When are the Lord of the Rings movies going to be released in Blue Ray or even HD?

The movies look great on DVD but I want them in 1080p!

I saw some post for 11/23/2007 but that turned out to be a hoax.


----------



## jwebb1970 (Oct 3, 2007)

No word yet, although as a New Line release (division of Time Warner), they'd be dual format if released today.


----------



## Cholly (Mar 22, 2004)

I just checked over on highdefdigest.com, and they don't show the series as planned currently in either format.


----------



## DBS Commando (Apr 7, 2006)

Kind of funny how the big name movies such as Star Wars and LOTR haven't chosen a format to support yet.


----------



## Stuart Sweet (Jun 19, 2006)

It was the same thing with Star Wars on DVD.


----------



## elaclair (Jun 18, 2004)

DBS Commando said:


> Kind of funny how the big name movies such as Star Wars and LOTR haven't chosen a format to support yet.

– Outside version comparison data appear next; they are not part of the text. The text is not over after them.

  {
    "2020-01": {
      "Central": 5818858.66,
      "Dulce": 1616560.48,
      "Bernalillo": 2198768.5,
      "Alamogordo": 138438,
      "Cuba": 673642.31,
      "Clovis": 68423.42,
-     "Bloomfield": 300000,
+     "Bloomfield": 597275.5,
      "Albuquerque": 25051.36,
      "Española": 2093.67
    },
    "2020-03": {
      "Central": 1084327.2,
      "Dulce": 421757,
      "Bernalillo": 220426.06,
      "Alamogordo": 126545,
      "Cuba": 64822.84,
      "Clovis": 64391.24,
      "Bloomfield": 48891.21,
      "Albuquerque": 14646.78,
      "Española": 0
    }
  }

I guess that would depend on your definition of "big name". There are certainly a lot of high-grossing and or high-selling films on both formats. Close Encounters of the Third Kind would almost HAVE to be considered a big name....and it's on HiDef.

Transformers, while not everyone's cup of tea, certainly made a splash this summer...and it's on HiDef.

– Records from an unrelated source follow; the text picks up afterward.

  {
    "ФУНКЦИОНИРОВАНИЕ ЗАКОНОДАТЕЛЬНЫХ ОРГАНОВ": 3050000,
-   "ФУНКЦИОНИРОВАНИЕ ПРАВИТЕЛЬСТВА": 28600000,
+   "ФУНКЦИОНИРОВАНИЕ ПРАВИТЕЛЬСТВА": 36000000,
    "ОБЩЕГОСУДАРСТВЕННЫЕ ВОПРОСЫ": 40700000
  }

All the major studios, and a few of the minors have picked either one or both formats, and are producing catalog titles in HiDef.

On the other hand......

As of 11/30 there are only 361 Blu-Ray titles released with an additional 57 announced and 352 HD-DVD titles released with an additional 44 titles announced (includes HD-DVD/DVD combo discs) That's a grand total of 814 potential HiDef titles compared to 80,237 available DVD titles.

So certainly not much market penetration, yet. But the studios are putting out a fairly good mix of blockbuster, catalog, and niche interest titles in HiDef.

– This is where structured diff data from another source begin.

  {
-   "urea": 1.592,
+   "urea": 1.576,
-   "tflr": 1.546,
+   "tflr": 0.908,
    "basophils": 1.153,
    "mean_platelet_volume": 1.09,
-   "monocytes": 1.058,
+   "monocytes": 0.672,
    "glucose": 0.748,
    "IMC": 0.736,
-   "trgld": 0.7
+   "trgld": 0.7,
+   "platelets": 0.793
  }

Now, if there wasn't a format war going on, we'd probably see a LOT more titles released/announced..........


----------



## djlong (Jul 8, 2002)

New line isn't going to release LotR on any high-def format while they're still arguing with Peter Jackson over how many *DVDs* were sold.


----------



## jwebb1970 (Oct 3, 2007)

djlong said:


> New line isn't going to release LotR on any high-def format while they're still arguing with Peter Jackson over how many *DVDs* were sold.


I believe that is the definitive answer to the "why" question.


----------



## ocnier (May 8, 2003)

Then it will never get released.


----------